Instructions to follow - Transcribe every entry that follows exactly, omitting all pictures.
####################
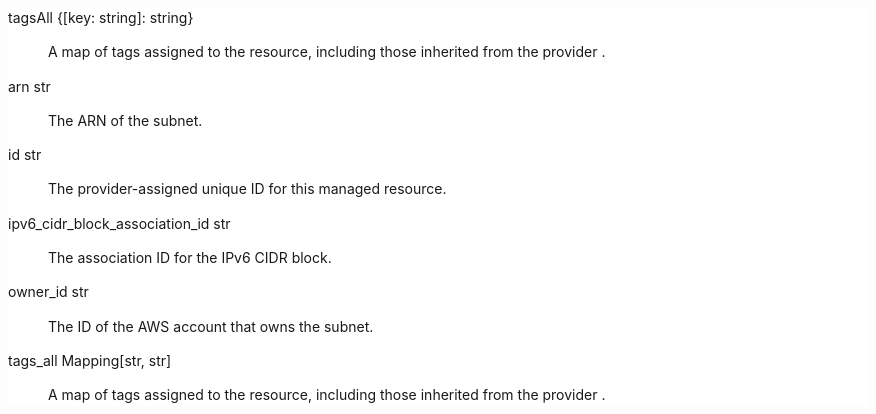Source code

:<a data-swiftype-name="resource-property" data-swiftype-type="text" href="#tagsall_nodejs" style="color: inherit; text-decoration: inherit;">tags<wbr>All</a>
</span>
        <span class="property-indicator"></span>
        <span class="property-type">{[key: string]: string}</span>
    </dt>
    <dd><p>A map of tags assigned to the resource, including those inherited from the provider .</p>
</dd></dl>
</pulumi-choosable>
</div>

<div>
<pulumi-choosable type="language" values="python">
<dl class="resources-properties"><dt class="property-"
            title="">
        <span id="arn_python">
<a data-swiftype-name="resource-property" data-swiftype-type="text" href="#arn_python" style="color: inherit; text-decoration: inherit;">arn</a>
</span>
        <span class="property-indicator"></span>
        <span class="property-type">str</span>
    </dt>
    <dd><p>The ARN of the subnet.</p>
</dd><dt class="property-"
            title="">
        <span id="id_python">
<a data-swiftype-name="resource-property" data-swiftype-type="text" href="#id_python" style="color: inherit; text-decoration: inherit;">id</a>
</span>
        <span class="property-indicator"></span>
        <span class="property-type">str</span>
    </dt>
    <dd><p>The provider-assigned unique ID for this managed resource.</p>
</dd><dt class="property-"
            title="">
        <span id="ipv6_cidr_block_association_id_python">
<a data-swiftype-name="resource-property" data-swiftype-type="text" href="#ipv6_cidr_block_association_id_python" style="color: inherit; text-decoration: inherit;">ipv6_<wbr>cidr_<wbr>block_<wbr>association_<wbr>id</a>
</span>
        <span class="property-indicator"></span>
        <span class="property-type">str</span>
    </dt>
    <dd><p>The association ID for the IPv6 CIDR block.</p>
</dd><dt class="property-"
            title="">
        <span id="owner_id_python">
<a data-swiftype-name="resource-property" data-swiftype-type="text" href="#owner_id_python" style="color: inherit; text-decoration: inherit;">owner_<wbr>id</a>
</span>
        <span class="property-indicator"></span>
        <span class="property-type">str</span>
    </dt>
    <dd><p>The ID of the AWS account that owns the subnet.</p>
</dd><dt class="property-"
            title="">
        <span id="tags_all_python">
<a data-swiftype-name="resource-property" data-swiftype-type="text" href="#tags_all_python" style="color: inherit; text-decoration: inherit;">tags_<wbr>all</a>
</span>
        <span class="property-indicator"></span>
        <span class="property-type">Mapping[str, str]</span>
    </dt>
    <dd><p>A map of tags assigned to the resource, including those inherited from the provider .</p>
####################
Exercise result -
Source code

:<a data-swiftype-name="resource-property" data-swiftype-type="text" href="#tagsall_nodejs" style="color: inherit; text-decoration: inherit;">tags<wbr>All</a>
</span>
        <span class="property-indicator"></span>
        <span class="property-type">{[key: string]: string}</span>
    </dt>
    <dd><p>A map of tags assigned to the resource, including those inherited from the provider .</p>
</dd></dl>
</pulumi-choosable>
</div>

<div>
<pulumi-choosable type="language" values="python">
<dl class="resources-properties"><dt class="property-"
            title="">
        <span id="arn_python">
<a data-swiftype-name="resource-property" data-swiftype-type="text" href="#arn_python" style="color: inherit; text-decoration: inherit;">arn</a>
</span>
        <span class="property-indicator"></span>
        <span class="property-type">str</span>
    </dt>
    <dd><p>The ARN of the subnet.</p>
</dd><dt class="property-"
            title="">
        <span id="id_python">
<a data-swiftype-name="resource-property" data-swiftype-type="text" href="#id_python" style="color: inherit; text-decoration: inherit;">id</a>
</span>
        <span class="property-indicator"></span>
        <span class="property-type">str</span>
    </dt>
    <dd><p>The provider-assigned unique ID for this managed resource.</p>
</dd><dt class="property-"
            title="">
        <span id="ipv6_cidr_block_association_id_python">
<a data-swiftype-name="resource-property" data-swiftype-type="text" href="#ipv6_cidr_block_association_id_python" style="color: inherit; text-decoration: inherit;">ipv6_<wbr>cidr_<wbr>block_<wbr>association_<wbr>id</a>
</span>
        <span class="property-indicator"></span>
        <span class="property-type">str</span>
    </dt>
    <dd><p>The association ID for the IPv6 CIDR block.</p>
</dd><dt class="property-"
            title="">
        <span id="owner_id_python">
<a data-swiftype-name="resource-property" data-swiftype-type="text" href="#owner_id_python" style="color: inherit; text-decoration: inherit;">owner_<wbr>id</a>
</span>
        <span class="property-indicator"></span>
        <span class="property-type">str</span>
    </dt>
    <dd><p>The ID of the AWS account that owns the subnet.</p>
</dd><dt class="property-"
            title="">
        <span id="tags_all_python">
<a data-swiftype-name="resource-property" data-swiftype-type="text" href="#tags_all_python" style="color: inherit; text-decoration: inherit;">tags_<wbr>all</a>
</span>
        <span class="property-indicator"></span>
        <span class="property-type">Mapping[str, str]</span>
    </dt>
    <dd><p>A map of tags assigned to the resource, including those inherited from the provider .</p>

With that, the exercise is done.